= Maddy Rosenberg =

American artist (born 1956)

Maddy Rosenberg is an artist and curator born into a working class Jewish family in Brooklyn. She is the creator of CENTRAL BOOKING, a multidisciplinary curatorial project dedicated to artist’s books and the intersection of art and science. Her diverse artistic practice and innovative curatorial projects span multiple media, continents, and disciplines.

Rosenberg’s art practice includes oil painting, artist's books, printmaking, drawing, toy theater, installation and animation. Her work is distinctive for its attention to detail, and ability to transport the viewer to imagined worlds. She finds visual and conceptual inspiration in her fascination with architecture and cultural history. In the studio, Rosenberg says, she "removes the images from their original context and reassembles them to create a world of my own."

Rosenberg approaches curating as an extension of her creative practice and has facilitated and participated in international exchange exhibitions between New York and European artists. She spends several months each year living and working internationally, understanding the necessity of exploring new places to broaden her research and influences.

Rosenberg’s work has been exhibited in venues around the globe and are part of a number of prestigious public collections. Sandstone Steps at Kirkcudbright Galleries in Scotland is a recent collaboration with Hugh Bryden/ Roncadora Press around the Corsehill sandstone and stone carvers from Scotland used for the Million Dollar Staircase in the New York State Capitol. She was the American artist in a joint Turkish/German project sponsored by the US Consulate in Munich that included an award-winning exhibition at the end of a six-week residency and had a solo exhibition at Hudson Park Library in New York City, inaugurating their artist’s book programming. Additionally, she has participated in countless group exhibitions, including at the National Museum of Women in the Arts; The Brooklyn Museum; Philadelphia Athenaeum; Cape Cod Museum of Art; The Center for Book Arts; Flux Factory, and Kentler International Drawing Space in the U.S; Médiathèque André Malraux in Strasbourg; Eagle Gallery in London; and Herzog August Bibliothek in Wolfenbüttel.
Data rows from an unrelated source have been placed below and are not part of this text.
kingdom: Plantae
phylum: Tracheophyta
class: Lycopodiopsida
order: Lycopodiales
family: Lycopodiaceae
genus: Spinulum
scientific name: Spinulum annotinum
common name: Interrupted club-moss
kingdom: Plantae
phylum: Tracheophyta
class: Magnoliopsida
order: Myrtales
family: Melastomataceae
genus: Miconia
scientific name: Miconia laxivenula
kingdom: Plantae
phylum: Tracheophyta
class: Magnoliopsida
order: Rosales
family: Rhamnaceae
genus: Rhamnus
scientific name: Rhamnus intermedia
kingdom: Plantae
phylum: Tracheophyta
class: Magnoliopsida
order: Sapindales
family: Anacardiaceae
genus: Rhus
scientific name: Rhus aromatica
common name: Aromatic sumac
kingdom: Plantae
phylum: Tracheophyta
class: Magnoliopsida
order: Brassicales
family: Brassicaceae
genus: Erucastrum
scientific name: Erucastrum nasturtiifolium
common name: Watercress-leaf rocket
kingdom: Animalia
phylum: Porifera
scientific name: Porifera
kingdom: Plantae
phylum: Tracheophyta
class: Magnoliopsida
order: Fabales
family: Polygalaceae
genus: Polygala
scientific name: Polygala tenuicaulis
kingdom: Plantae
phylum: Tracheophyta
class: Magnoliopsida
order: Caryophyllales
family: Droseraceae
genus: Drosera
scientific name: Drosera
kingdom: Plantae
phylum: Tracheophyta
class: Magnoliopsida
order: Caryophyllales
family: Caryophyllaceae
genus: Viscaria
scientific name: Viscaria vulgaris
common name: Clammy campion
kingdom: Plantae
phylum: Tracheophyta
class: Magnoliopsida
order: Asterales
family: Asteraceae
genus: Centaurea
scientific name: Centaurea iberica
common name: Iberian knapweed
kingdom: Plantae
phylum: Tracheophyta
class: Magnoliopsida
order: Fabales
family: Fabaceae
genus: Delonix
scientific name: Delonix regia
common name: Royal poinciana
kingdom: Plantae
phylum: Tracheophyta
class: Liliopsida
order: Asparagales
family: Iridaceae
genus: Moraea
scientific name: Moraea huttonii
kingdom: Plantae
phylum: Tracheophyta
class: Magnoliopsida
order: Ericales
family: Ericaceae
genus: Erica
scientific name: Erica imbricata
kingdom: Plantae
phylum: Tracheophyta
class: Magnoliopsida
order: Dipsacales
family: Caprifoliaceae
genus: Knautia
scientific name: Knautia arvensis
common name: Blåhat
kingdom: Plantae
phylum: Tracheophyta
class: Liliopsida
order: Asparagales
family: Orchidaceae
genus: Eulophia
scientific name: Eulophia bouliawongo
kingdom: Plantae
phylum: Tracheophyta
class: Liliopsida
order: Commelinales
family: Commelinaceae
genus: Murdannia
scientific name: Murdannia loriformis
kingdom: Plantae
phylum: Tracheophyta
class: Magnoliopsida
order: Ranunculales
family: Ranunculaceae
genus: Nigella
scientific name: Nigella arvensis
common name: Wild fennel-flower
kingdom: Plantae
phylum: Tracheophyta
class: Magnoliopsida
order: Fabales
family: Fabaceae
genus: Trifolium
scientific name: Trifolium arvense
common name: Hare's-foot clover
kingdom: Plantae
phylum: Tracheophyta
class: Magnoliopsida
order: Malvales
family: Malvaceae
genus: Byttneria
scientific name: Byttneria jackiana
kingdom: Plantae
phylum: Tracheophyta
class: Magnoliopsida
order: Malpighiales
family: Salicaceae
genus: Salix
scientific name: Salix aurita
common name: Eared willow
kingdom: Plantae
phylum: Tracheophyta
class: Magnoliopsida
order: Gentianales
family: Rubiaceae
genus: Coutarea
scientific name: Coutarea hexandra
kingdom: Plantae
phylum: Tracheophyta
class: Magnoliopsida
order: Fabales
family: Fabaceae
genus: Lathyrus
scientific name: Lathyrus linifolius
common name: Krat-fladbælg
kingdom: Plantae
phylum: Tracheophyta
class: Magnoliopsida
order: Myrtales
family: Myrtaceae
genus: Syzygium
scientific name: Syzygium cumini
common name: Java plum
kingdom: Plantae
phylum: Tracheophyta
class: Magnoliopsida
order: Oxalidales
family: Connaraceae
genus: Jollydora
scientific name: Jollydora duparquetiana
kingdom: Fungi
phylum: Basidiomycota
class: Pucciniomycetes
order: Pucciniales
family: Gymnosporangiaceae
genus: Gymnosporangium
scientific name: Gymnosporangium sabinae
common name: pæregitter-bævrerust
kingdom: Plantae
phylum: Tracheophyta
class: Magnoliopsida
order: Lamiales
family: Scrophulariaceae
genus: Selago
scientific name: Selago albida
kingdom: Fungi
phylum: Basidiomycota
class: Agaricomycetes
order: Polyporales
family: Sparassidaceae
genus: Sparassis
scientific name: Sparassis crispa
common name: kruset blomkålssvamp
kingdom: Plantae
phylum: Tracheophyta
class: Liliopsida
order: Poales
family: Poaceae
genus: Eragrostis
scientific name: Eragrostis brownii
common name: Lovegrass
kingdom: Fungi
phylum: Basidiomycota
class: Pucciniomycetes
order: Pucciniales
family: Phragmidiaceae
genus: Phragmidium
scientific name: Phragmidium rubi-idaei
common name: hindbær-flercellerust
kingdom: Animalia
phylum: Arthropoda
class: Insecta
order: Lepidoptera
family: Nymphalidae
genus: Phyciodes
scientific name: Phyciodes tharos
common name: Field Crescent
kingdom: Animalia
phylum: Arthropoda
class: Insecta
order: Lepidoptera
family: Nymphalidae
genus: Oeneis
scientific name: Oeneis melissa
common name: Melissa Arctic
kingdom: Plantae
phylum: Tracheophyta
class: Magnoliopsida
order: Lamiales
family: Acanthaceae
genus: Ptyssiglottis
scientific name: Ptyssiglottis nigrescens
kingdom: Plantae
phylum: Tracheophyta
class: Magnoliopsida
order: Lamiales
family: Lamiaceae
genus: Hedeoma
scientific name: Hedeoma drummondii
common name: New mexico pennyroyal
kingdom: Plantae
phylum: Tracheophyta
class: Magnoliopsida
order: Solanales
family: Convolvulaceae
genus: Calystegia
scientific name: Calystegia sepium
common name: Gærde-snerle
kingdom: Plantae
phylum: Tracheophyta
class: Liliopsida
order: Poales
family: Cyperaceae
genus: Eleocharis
Rosenberg has been awarded grants from the Gottlieb Foundation, and Artists Fellowship and attended residencies at Fundación Valparaiso, Guest Atelier Salzburger Künstlerhaus, Schloss Neuhaus, Blue Mountain Center and Virginia Center for the Arts.

Rosenberg received a BFA from Cornell University and her MFA from Bard College. She also has experience as an educator, teaching at Marymount Manhattan College and at the Manhattan Graphics Center for over ten years, among numerous visiting artist/curator/critic invitations over the years.

== Curatorial Career ==
Rosenberg maintains an active international curatorial as well as exhibition career. In 2009, she founded CENTRAL BOOKING, a multi-disciplinary curatorial project focusing on artist’s books and exhibitions on art & science. Originally in DUMBO, Brooklyn, it moved to Manhattan’s Lower East Side in 2013, where the expanded size and programming allowed for more ongoing collaborative partnerships. Since 2018, CENTRAL BOOKING maintains an office and viewing space in Brooklyn, as the center of simultaneous projects and has expanded its online presence.

The CENTRAL BOOKING project Plant Cure and Plant Cure-Brooklyn featured the work of Artists in Residence at the New York Academy of Medicine and Brooklyn Botanic Garden, along with exhibitions including other artists working with the theme of medicinal plants. They received grants from Creative Engagement/Lower Manhattan Cultural Council and the Brooklyn Arts Fund /Brooklyn Arts Council programs from the NYC Department of Cultural Affairs.

Redux, in 2015, was the fourth exhibition Rosenberg curated at The Center for Book Arts in New York. Her international printmaking multi-venue curatorial project, New York/Paris DIALOGUE, Paris/New York received a National Endowment for the Arts grant.

== Collections ==
- The Crouch Fine Arts Library at Baylor University has 17 artist's books of Rosenberg's, including Haunted Spaces, which includes 24 puzzle pieces in three suede bags, and Reptiles, composed of a lithographic accordion book. The Baylor Book Arts Collection began with the acquisition of Rosenberg's artist books.
- Cornell University Library's Division of Rare and Manuscript Collections has Rosenberg's work Dystopia and Shadow of Descent, both three-dimensional pop up books.
- Other public collections include Brooklyn Museum, Baltic Centre for Contemporary Art, Fogg Museum, MoMA, National Museum of Women in the Arts, Salzburg Museum, Tate Gallery, Victoria and Albert Museum, Scottish National Gallery of Modern Art, Biblioteca Nacional de España, Duchess Anna Amalia Library, Herzog August Bibliothek, New York Public Library, Staatsbibliothek zu Berlin, London College of Communications, Yale University, and many others.